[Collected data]
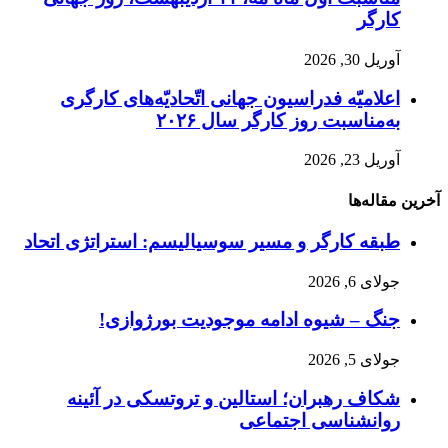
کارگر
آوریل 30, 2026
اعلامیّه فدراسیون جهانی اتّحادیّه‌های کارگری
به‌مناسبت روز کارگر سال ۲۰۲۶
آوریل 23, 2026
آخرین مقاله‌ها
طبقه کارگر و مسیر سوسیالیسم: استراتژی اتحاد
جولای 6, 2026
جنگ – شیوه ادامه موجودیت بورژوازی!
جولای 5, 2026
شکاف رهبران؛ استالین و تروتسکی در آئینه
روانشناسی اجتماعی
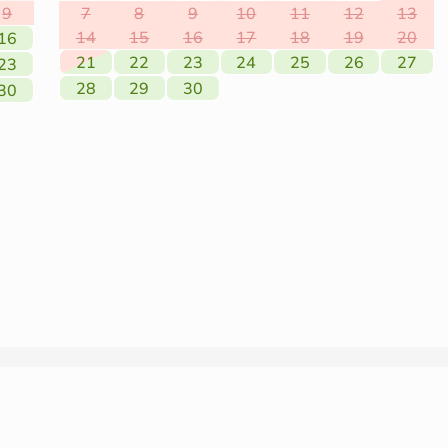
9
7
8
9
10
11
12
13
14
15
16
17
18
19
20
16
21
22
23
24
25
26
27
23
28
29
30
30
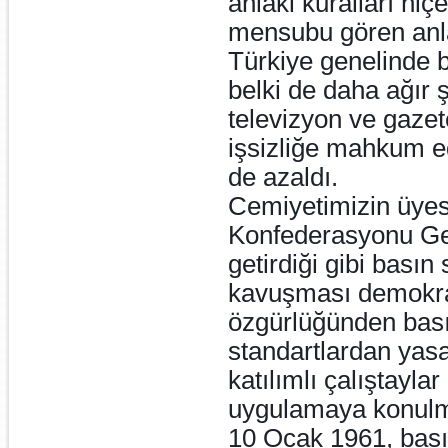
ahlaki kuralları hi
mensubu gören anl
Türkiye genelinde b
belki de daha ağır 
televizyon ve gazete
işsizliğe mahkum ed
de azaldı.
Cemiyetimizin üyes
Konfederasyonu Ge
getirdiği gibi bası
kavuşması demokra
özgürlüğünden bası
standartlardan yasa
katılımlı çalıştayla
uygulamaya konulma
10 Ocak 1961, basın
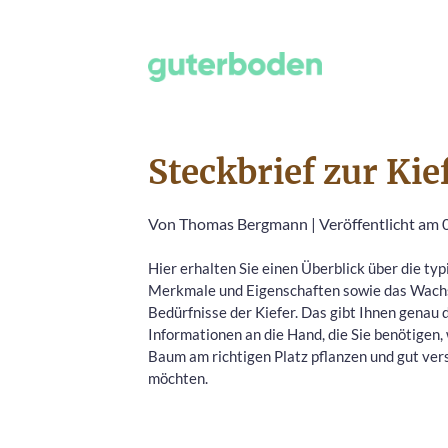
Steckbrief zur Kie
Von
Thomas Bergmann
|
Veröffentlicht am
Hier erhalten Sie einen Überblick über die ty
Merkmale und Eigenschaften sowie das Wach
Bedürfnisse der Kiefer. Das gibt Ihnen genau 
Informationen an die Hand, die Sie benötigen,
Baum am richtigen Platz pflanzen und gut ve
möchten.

--

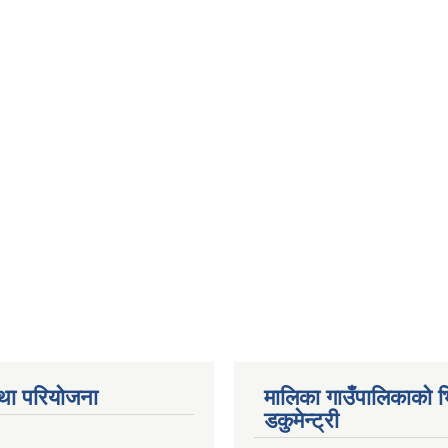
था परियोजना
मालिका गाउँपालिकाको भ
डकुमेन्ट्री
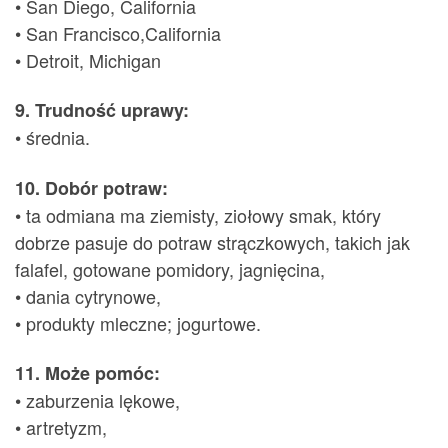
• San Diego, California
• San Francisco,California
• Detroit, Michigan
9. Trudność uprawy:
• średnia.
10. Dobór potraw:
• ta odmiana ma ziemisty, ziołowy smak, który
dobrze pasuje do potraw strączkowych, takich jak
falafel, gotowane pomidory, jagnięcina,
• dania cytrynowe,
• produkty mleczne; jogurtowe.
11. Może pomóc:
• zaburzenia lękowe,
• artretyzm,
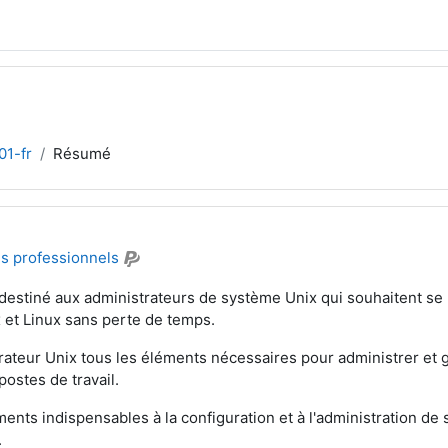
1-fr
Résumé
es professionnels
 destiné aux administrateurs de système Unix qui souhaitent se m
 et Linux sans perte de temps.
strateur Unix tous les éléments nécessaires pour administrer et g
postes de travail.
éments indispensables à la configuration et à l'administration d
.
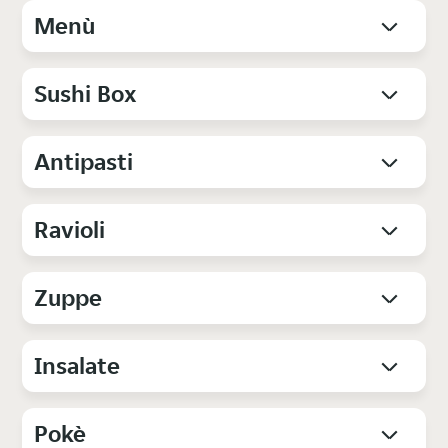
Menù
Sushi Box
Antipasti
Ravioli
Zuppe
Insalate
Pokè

---

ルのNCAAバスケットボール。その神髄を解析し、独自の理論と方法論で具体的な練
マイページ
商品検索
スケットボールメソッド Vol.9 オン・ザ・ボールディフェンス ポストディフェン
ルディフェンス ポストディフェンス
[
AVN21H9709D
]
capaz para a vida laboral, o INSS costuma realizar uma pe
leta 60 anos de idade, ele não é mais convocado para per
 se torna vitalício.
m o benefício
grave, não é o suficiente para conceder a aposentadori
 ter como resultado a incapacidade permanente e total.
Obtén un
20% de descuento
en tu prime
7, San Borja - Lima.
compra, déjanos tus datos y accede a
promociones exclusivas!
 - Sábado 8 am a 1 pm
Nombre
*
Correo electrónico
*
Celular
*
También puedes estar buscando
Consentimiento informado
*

AIM OF THE TASK → Could you filter the entries above for lines holding the string "California" and copy them?

SOLUTION FOR THIS PROBLEM →
• San Diego, California
• San Francisco,California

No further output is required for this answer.